TEXT PASSAGE:

╔══

4. Thromboelastography (TEG)

  1. Turn on the thromboelastograph analyzer and wait for the temperature to stabilize at 37 °C.
  2. Open TEG - software. Once logged in, create an experiment name under the ID section.
  3. Conduct an e-test for all channels by following the on-screen software prompts. Place the lever back to the load position once all checks are complete.
    NOTE: A TEG e-test is required and should be conducted every time when using the instrument. TEG coagulation control assays (using TEG level 1 and level 2 controls) are required at the regular manufacturer suggested intervals when utilized for clinical samples.
  4. Click the TEG tab, input sample information for channels that will be used. Place a clear uncoated TEG cup in its corresponding channel. Slide the carrier up to the top and press the cup bottom 5-times to affix the pin to the torsion rod. Lower the carrier and press the cup downward into the carrier base until it “clicks”.
  5. Pipette 20 µL of thrombin solution (18 U/mL) into the TEG cup. Initiate clotting immediately by adding 340 µL of fibrinogen (3.2 mg/mL) into the TEG cup to obtain a 360 µL clotting solution with a final concentration of 3 mg/mL fibrinogen and 1 U/mL thrombin in the cup. Mix the contents by pipetting up and down five times.
    NOTE: Potential clotting factors or other components of interest should be added during this step being careful to always maintain a final volume of 360 µL in the TEG cup.
  6. Slide the cup loaded carrier up, move the lever to the read position and click Start in the software to initiate the TEG reading.
  7. Once TEG is completed (after about an hour), retrieve TEG parameters and obtain a TEG tracing curve by plotting amplitude over time in a plotting software.
  8. Collect MA as TEGMax (maximum amplitude is indicative of clot strength) and TMA as TEGTime (time to maximum amplitude) from the software.
    NOTE: MA is calculated by the software as the maximum amplitude at the time at which the amplitude has less than a 5% deviation over a 3-minute period of time. TMA is determined as the time from the maximum thrombus generation rate (near the split point) to the MA. Other parameters might also be useful to assess when performing the clot analysis. Some examples of these parameters include: R-time (the time from start of test to when amplitude reaches 2 mm), K (the time from the end of R to when amplitude reaches 20 mm), alpha (slope of line between R and K), and CLT (clot lysis time).

╚══

STORED DATA:
╔══

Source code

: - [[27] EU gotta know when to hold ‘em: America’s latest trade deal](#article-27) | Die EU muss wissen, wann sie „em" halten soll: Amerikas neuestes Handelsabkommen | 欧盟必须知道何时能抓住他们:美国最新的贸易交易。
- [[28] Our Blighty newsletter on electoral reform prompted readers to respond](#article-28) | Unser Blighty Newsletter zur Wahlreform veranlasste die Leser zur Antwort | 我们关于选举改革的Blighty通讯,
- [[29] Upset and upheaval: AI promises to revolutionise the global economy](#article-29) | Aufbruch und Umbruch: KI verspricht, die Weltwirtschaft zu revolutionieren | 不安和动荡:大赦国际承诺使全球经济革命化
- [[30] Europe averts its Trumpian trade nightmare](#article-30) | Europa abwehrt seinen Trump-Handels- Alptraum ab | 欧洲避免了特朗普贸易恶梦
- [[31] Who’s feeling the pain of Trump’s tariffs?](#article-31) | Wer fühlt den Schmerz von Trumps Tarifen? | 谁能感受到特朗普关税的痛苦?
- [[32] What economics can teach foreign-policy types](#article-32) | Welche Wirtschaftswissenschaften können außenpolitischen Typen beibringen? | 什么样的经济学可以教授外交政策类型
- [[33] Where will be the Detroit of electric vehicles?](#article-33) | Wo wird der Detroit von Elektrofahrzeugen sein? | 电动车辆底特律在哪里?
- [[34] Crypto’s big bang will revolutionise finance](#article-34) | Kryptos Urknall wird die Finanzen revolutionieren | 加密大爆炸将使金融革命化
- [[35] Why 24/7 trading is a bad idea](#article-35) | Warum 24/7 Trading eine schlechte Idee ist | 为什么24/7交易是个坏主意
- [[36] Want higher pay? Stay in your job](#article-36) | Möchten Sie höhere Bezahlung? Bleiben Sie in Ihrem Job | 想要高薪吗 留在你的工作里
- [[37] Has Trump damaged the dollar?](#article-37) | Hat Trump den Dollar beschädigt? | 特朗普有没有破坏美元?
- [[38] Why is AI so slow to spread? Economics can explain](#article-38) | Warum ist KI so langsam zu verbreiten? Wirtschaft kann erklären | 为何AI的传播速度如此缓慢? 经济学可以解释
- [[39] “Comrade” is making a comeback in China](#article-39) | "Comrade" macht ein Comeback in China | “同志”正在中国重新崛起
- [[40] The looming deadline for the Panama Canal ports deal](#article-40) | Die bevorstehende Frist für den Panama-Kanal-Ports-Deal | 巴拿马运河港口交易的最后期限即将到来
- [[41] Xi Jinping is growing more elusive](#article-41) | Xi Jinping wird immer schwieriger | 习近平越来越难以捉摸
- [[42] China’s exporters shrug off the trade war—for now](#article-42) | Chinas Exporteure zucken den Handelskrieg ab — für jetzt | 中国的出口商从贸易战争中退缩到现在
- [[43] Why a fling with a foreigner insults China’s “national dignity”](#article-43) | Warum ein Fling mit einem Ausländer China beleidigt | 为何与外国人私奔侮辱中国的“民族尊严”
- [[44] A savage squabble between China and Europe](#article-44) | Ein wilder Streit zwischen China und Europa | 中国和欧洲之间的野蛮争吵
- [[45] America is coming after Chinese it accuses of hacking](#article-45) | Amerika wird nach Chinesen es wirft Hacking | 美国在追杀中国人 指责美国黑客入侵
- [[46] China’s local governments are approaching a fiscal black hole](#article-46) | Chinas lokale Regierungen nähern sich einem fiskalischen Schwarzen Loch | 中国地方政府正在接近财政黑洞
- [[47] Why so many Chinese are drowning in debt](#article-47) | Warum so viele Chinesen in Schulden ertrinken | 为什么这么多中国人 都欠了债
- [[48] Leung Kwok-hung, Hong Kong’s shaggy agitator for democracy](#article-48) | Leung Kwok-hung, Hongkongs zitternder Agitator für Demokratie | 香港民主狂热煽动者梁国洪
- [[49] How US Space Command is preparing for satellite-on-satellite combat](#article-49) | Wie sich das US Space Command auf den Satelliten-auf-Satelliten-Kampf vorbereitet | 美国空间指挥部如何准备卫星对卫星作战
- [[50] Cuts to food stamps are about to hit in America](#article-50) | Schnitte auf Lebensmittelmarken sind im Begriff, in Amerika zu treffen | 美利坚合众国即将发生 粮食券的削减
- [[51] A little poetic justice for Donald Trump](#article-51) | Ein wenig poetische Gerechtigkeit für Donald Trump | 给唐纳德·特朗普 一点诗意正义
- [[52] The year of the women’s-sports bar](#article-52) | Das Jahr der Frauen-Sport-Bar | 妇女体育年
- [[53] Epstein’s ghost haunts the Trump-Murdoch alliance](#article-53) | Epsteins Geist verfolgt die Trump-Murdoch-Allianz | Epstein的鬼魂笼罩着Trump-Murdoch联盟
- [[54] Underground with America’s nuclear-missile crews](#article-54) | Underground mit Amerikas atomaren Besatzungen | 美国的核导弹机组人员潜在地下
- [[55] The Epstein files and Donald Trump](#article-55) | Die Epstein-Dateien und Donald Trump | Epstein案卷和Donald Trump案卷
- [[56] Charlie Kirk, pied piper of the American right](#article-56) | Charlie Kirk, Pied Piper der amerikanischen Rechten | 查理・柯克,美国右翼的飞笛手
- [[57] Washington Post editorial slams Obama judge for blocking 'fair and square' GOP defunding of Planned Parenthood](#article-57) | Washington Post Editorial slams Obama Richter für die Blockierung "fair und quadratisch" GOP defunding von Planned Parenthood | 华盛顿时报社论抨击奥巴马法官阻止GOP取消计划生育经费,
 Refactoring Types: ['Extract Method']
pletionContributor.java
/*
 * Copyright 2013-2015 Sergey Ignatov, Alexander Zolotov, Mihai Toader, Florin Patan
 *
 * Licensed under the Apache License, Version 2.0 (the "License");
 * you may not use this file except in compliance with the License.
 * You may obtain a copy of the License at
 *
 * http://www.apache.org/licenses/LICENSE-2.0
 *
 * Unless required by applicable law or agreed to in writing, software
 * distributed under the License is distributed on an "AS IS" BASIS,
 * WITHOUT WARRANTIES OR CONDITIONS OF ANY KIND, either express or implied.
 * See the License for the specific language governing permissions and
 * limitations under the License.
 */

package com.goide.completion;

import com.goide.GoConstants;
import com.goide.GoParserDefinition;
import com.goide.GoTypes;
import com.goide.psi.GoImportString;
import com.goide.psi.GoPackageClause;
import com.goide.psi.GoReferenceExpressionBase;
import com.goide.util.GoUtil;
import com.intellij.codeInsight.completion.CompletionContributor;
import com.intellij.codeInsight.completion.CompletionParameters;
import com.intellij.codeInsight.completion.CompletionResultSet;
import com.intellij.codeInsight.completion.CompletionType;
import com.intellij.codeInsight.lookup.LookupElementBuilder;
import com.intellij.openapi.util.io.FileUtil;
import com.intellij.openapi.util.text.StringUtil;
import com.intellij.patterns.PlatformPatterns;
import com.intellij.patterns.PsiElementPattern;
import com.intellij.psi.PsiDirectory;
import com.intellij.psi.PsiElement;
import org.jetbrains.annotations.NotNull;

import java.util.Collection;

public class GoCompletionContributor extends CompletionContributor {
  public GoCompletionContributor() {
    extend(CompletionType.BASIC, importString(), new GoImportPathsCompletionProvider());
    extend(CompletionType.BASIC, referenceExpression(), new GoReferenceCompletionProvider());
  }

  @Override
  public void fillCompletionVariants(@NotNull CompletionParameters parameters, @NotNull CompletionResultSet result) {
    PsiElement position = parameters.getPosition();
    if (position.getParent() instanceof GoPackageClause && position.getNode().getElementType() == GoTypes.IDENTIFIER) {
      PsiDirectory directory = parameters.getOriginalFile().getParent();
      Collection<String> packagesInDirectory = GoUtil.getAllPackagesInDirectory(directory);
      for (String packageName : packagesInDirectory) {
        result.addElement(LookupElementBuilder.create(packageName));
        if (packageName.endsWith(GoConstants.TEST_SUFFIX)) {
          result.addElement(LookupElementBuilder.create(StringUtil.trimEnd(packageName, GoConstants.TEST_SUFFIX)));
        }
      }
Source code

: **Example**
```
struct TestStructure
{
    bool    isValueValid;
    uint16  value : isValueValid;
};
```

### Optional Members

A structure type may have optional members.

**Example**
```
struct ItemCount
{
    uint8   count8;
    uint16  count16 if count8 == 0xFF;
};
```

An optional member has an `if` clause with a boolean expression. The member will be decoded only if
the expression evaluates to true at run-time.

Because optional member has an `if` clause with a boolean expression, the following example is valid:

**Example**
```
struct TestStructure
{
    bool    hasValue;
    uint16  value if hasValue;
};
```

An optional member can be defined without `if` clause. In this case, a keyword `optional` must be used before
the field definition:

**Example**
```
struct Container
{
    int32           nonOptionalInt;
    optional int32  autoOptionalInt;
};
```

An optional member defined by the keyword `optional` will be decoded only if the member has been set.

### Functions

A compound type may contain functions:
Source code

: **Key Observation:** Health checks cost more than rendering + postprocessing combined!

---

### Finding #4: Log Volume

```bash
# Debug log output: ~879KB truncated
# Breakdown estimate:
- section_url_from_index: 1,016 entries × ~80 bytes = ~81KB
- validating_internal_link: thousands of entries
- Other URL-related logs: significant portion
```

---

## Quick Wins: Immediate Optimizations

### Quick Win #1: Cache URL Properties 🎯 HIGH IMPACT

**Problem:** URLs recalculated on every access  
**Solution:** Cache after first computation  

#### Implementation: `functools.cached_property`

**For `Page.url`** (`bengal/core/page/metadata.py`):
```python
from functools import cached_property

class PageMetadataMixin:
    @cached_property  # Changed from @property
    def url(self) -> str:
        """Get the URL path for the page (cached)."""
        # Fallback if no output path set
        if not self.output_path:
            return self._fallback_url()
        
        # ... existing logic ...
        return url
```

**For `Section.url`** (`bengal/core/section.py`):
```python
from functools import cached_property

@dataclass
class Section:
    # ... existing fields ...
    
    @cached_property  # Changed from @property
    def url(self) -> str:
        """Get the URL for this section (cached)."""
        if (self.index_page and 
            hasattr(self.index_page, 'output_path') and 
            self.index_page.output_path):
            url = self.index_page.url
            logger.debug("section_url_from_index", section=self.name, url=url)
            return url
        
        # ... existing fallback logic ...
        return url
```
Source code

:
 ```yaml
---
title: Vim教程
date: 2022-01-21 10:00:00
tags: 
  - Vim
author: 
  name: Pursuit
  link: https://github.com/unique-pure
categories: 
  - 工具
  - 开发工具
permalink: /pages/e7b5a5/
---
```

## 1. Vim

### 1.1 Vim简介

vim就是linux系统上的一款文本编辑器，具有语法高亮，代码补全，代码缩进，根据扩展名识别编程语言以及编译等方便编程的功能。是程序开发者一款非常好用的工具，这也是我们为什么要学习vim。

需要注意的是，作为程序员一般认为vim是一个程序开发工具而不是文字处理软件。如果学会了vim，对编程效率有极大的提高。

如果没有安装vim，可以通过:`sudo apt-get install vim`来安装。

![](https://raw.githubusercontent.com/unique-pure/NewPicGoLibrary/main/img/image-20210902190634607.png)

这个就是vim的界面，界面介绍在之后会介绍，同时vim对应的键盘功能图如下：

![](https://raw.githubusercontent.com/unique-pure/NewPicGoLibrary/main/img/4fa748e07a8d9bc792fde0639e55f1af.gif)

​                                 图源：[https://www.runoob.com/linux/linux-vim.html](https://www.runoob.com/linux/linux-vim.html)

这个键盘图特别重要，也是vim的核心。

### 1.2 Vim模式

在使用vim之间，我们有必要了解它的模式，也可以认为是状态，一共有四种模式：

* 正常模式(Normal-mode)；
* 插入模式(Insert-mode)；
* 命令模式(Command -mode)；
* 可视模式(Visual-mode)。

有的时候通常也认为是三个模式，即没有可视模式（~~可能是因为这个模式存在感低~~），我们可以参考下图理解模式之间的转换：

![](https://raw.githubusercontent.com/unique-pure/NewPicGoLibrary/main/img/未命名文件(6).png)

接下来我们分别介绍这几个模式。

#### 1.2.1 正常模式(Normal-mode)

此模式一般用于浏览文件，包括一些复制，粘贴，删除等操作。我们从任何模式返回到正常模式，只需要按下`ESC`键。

╚══

QUESTIONS:
#1 Answer these questions from the thromboelastography protocol:
(a) At what temperature must the analyzer stabilize before use?
(b) How many microliters of thrombin solution go into the TEG cup?
(c) How many times is the cup bottom pressed to affix the pin to the torsion rod?
#2 In the thromboelastography protocol, list every parameter the last note names as an example of other parameters that might be useful in clot analysis.
#3 Extend the thromboelastography protocol, picking up right after its last sentence.
The records are separate material and are not part of the thromboelastography protocol.

ANSWERS PROVIDED:
#1
(a) 37 °C
(b) 20 µL
(c) 5 times

#2 R-time, K, alpha, CLT (clot lysis time)

#3
5. Fibrin characterization under different clotting conditions

NOTE: Perform fibrin characterization experiments by modulating a specific variable in the clotting solutions such as: fibrinogen and thrombin concentrations, ionic strength, pH, and total protein concentrations. Experimental preparations with these example variables are described in this section; however, other clotting factors and conditions of interest can be substituted as well. Carefully select a suitable buffer system taking into consideration each unique assay requirements. For turbidity and TEG assays, include a buffer only control to ensure an accurate background subtraction while analyzing the effect of these variables.

  1. Varying fibrinogen concentration (1, 2, 3, 4, 5 mg/mL)
    1. Adjust step 2.1.4 to prepare the fibrinogen stock at different concentrations (4, 8, 12, 16, 20 mg/mL for turbidity assays and 1.1, 2.1, 3.2, 4.2, 5.3 mg/mL for TEG).
    2. Adjust step 3.6 to “add 50 µL fibrinogen (4, 8, 12, 16, 20 mg/mL) into multiple wells of the 96 well-plate” for turbidity assays.
    3. Adjust step 4.5 to “add 340 µL fibrinogen (1.1, 2.1, 3.2, 4.2, 5.3 mg/mL) into clear TEG cups” for TEG.
  2. Varying thrombin concentration (0.1, 0.3, 0.6, 0.8, 1, 2.5, 5, 10 U/mL)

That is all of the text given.